THE TASKS:
a – According to the blog post about the AROC fundraising dinner, what was AROC raising money for?
b – Resume the blog post about the AROC fundraising dinner from the point where it stops.

Someone call it, she's on fire!
I've finally started to work for Rebuilding Alliance, the organization that made it possible for me to get to Al Aqaba last year. These events have been great networking opportunities. Now if I only had an instinct for that kind of thing...
Night 1: Fundraising Dinner for AROC (Arab Resource and Organizing Center). It was a lot like the dinner I went to in New Orleans for the Muslim Legal Fund. The group is also committed to providing legal counsel for Muslim individuals and communities that are targeted. Pro-Palestine activists are seeing themselves occupying a much larger percentage of the FBI watch-list than before, with raids and arrests and deportations. AROC was raising money for legal costs and awareness campaigns. I'd almost forgotten that Pamela Gellar's racist bus ads were placed on Bay Area MUNI buses, so there were a few references to that "savage" accusation.
It was really cool to see what a community effort this really was. Kids and teens were volunteering and the performing for the event, and of course, the family feel. It was great to hear Arabic again.
I expected the event to be drier than it was, (ok, maybe Arabic parties aren't my cup of shai) but this was a pretty hip crowd. There was a young singer-songwriter who performed an original and an Arabic folk song on her little electric acoustic guitar, and her voice was gorgeous and sassy, and I wish I remembered what her name was. Then there was an oud player and a traditional singer, but when everyone gets clapping it's fun, especially now that recognizing Arabic feels like this crowning achievement.
The book reading also surprised me. The author, Suha, read a few pages from a book she just published, and it actually got me a little emotional. She was in Palestine in 2003 with a olive harvest delegation, and after setting the scene on the terraced hills, she described how one American Jewish man who had joined the group with Rabbis for Human Rights, leaned over and asked her if she was Palestinian. She said yes, Palestinian-American. Then grinning, he asked a fairly common question: "so, what do you think is the solution? One state? Two states?"
She was a good storyteller, and she had chosen a good story. I thought for a second that I knew how she felt because I remembered the agitation, but as a foreigner I could never really understand what it's like to be the target of that smile. I'd only been on the sidelines of this conversation, and the memory still made me simmer.

Collected data:
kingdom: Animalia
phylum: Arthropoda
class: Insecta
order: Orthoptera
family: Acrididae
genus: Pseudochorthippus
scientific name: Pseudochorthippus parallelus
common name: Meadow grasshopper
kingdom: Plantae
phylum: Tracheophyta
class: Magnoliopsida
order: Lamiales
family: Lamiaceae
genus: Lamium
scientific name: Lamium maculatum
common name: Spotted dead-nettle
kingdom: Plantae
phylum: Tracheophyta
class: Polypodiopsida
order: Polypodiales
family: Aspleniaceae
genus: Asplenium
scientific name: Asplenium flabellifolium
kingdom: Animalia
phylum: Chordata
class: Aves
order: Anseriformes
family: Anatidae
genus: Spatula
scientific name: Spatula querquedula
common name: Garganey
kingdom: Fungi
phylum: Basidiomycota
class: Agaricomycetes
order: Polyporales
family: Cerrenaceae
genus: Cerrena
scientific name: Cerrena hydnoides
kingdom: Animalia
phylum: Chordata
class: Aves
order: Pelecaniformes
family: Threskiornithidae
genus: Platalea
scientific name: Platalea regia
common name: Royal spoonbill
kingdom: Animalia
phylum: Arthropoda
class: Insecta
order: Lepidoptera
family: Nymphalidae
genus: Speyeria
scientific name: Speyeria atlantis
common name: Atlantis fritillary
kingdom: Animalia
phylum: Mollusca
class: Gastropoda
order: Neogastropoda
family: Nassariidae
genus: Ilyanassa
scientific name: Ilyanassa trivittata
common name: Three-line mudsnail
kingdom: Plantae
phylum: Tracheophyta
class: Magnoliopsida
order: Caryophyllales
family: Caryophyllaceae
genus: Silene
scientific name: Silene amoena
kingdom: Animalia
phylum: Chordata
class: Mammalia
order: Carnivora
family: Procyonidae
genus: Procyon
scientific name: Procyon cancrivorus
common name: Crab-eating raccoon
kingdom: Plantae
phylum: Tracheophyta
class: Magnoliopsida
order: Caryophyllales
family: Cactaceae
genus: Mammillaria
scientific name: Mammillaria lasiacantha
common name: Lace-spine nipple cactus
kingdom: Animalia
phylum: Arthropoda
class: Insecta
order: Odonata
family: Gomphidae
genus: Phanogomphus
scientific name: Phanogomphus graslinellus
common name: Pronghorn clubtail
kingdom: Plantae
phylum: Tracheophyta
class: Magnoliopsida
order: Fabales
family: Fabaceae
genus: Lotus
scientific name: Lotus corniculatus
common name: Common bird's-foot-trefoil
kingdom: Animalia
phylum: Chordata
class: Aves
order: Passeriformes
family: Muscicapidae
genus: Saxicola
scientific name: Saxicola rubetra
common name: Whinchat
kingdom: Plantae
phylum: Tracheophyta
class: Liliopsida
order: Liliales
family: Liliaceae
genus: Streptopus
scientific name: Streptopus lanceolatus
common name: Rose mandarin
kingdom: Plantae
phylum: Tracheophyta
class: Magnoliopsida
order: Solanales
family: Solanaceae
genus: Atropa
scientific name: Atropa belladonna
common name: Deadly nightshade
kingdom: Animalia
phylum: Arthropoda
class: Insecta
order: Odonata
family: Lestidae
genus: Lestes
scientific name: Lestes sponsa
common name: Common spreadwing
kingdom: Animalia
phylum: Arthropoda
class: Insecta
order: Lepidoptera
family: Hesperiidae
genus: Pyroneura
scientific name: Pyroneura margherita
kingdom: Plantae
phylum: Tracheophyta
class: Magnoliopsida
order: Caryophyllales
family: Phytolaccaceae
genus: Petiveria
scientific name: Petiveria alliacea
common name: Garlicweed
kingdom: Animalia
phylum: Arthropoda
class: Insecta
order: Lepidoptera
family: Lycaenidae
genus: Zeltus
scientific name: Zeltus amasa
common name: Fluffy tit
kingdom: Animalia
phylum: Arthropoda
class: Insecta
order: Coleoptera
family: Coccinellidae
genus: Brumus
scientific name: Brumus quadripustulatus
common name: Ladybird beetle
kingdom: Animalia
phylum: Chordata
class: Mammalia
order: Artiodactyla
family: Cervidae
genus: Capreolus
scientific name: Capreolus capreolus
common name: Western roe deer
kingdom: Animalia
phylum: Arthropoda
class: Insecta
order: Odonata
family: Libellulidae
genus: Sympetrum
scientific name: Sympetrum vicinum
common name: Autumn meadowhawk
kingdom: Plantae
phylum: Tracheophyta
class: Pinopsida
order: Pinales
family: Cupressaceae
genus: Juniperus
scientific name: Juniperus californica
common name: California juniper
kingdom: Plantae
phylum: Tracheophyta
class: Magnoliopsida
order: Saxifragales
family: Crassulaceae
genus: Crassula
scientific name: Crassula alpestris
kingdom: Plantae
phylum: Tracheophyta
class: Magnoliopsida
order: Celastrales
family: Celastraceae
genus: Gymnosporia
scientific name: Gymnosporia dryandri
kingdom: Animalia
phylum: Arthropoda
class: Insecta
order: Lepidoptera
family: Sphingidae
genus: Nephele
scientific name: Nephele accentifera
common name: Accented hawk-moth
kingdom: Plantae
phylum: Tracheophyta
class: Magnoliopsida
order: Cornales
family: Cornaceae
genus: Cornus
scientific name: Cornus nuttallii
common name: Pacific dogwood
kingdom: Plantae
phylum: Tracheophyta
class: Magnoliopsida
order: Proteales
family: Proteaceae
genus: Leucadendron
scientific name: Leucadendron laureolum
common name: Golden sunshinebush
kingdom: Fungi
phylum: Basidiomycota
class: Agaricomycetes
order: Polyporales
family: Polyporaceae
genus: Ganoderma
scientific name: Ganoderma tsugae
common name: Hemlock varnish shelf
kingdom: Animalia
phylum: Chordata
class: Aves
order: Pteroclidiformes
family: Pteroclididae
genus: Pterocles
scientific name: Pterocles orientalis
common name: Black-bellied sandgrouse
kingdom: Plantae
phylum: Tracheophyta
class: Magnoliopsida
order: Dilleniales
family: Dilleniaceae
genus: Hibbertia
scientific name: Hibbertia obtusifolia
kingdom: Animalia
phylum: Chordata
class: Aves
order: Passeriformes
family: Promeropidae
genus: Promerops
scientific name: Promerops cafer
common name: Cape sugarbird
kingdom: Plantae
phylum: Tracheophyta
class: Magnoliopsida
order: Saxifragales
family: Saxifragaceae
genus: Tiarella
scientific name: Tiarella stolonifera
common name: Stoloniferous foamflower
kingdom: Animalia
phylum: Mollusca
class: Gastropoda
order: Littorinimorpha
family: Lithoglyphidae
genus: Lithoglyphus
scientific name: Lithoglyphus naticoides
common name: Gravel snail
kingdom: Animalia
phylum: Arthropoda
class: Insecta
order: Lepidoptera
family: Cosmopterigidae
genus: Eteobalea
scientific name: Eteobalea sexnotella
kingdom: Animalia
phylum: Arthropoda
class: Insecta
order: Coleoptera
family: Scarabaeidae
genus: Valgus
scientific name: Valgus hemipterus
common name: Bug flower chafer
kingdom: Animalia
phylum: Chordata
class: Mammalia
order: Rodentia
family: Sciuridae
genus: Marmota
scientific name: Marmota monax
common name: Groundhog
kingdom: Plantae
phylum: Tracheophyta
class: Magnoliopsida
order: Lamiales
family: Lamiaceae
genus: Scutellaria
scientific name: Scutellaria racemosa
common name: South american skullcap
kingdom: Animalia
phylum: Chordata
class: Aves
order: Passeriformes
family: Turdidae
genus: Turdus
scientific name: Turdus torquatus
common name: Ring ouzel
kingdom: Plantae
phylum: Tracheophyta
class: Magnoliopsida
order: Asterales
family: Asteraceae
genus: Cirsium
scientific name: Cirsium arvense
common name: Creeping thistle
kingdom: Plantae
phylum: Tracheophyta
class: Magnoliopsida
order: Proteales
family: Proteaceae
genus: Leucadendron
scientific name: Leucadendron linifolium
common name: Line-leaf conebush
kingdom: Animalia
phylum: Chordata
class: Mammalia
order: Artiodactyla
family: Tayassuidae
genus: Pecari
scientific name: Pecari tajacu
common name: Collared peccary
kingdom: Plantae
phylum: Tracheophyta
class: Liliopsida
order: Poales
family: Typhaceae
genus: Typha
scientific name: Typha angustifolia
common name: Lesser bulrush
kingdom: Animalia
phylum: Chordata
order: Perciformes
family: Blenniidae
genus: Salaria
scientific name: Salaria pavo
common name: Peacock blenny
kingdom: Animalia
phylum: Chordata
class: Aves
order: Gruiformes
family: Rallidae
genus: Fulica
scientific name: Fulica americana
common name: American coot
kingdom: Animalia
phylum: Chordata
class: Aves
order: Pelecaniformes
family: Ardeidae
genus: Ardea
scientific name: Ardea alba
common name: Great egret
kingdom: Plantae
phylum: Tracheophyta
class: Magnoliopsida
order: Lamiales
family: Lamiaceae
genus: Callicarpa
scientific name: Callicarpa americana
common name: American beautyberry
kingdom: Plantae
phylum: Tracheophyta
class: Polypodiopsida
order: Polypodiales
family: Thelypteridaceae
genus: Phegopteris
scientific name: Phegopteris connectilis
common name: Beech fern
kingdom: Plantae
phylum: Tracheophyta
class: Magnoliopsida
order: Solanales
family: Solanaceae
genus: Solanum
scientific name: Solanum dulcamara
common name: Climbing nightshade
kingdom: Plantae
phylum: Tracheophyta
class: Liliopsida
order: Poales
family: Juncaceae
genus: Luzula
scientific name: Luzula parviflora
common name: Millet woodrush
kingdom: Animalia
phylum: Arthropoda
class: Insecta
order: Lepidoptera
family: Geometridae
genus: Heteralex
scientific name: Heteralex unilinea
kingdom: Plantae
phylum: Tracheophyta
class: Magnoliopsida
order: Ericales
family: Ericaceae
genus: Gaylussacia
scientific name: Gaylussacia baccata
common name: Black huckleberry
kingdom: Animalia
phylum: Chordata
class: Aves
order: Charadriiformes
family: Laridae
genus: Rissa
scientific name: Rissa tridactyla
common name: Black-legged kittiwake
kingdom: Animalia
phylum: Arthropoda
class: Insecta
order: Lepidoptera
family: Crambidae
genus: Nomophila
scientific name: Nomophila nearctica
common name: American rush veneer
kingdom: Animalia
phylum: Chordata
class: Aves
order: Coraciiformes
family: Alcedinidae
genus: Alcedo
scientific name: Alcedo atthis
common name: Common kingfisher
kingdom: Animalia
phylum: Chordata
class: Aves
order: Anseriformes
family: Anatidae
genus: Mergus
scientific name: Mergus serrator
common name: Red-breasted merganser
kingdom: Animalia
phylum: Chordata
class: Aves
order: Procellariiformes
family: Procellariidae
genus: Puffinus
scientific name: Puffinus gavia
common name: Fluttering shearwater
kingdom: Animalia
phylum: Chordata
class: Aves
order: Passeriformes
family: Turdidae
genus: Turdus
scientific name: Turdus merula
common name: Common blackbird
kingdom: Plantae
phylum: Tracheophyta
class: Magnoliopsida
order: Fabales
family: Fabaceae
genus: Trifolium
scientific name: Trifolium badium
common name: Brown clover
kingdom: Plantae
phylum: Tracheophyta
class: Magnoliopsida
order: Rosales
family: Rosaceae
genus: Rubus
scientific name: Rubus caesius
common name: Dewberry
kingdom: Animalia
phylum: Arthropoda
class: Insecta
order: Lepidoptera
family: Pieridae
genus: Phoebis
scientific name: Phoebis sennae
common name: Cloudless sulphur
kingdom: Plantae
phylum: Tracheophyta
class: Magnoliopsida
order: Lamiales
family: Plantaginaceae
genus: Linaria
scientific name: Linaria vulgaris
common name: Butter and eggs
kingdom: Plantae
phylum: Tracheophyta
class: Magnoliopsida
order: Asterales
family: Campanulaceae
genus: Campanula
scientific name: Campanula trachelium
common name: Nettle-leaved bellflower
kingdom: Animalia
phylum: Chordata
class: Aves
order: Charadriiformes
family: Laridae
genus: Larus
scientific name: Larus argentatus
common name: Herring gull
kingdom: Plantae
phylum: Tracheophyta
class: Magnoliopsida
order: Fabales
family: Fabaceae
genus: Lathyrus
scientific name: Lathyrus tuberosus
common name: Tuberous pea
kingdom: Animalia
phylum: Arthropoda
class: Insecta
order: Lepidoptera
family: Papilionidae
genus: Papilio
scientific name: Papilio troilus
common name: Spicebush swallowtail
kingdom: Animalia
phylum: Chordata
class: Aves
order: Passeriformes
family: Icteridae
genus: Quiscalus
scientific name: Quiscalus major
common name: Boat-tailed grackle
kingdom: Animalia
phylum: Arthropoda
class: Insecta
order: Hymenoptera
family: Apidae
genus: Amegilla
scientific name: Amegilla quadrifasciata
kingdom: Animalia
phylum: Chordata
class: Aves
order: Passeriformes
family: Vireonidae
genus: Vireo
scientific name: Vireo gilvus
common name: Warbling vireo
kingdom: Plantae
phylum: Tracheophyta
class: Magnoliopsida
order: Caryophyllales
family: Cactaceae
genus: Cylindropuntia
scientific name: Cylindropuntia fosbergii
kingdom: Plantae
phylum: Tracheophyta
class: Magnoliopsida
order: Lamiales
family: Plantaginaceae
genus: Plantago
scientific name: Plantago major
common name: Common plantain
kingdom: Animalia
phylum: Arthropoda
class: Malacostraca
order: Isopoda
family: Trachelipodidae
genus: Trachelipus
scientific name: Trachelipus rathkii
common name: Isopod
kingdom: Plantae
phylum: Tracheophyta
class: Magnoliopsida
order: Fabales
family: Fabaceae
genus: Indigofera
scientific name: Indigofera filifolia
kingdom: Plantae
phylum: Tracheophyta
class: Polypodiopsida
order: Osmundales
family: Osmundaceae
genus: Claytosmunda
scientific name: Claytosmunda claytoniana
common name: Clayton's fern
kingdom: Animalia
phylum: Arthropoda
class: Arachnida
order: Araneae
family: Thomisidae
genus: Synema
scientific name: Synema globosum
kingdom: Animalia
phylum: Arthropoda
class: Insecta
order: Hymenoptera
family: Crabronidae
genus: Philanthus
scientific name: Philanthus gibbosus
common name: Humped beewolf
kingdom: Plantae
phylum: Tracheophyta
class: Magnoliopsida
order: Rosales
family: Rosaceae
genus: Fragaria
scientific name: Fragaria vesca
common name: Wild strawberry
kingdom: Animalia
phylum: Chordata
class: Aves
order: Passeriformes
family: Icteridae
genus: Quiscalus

THE RESPONSES:
a – Legal costs and awareness campaigns.

b –
She just wanted to be left alone, but answered roughly, "I find it hard to talk about solutions when so many have failed to recognize the problem."
The smile disappeared from his face. He had only come to help, after all. He asked defensively, "what...would you say...is the problem?"
Again, she didn't want to continue the conversation. But she ended up talking about the theft of her land and the suffering of her people and started to cry with anger. What did she want? "I want an apology. I want someone to say they're sorry for what happened, and maybe when I'm satisfied that this apology is sincere I'll feel like talking to you about solutions."
The visitor didn't respond. After a few moments a man emerged from behind the tree and said, "I was born and raised in Tel Aviv, and I know what we did to your people, and I'm sorry. This is the only home I have ever known, and I have nowhere else to go. I know it won't make up for what has happened, but I'm sorry. I'm so, so sorry."
She went numb, and after a minute of holding back burning tears, her legs started to move, and she was carried across the olive grove, down the street, and into a yellow service taxi.
I felt heavy as she recounted the experience, and I realized why it had never struck me to tell that story, although it was so familiar. Those questions, and the smiles and leisurely banter, had never hurt me that much.
Event #2: Palestine Culture Day at Golden Gate Park. The woman I'm staying with, Carin, drove down with me and we both helped Marc man the Rebuilding Alliance booth, which was selling Fair Trade olive oil from Canaan Fair Trade in Jenin. Almost everyone at the event, which went from noon to seven, was Palestinian. There was a table for Sabeel, a Palestinian Christian advocacy group, people selling t-shirts, jewelry, more olive oil, and local businesses were handling the food. So much food: shawarma, chicken, dawali, those spinach pocket things, mujadara, salads, and most importantly, knafe. For my first 48 hours in town I wasn't doing too shabby.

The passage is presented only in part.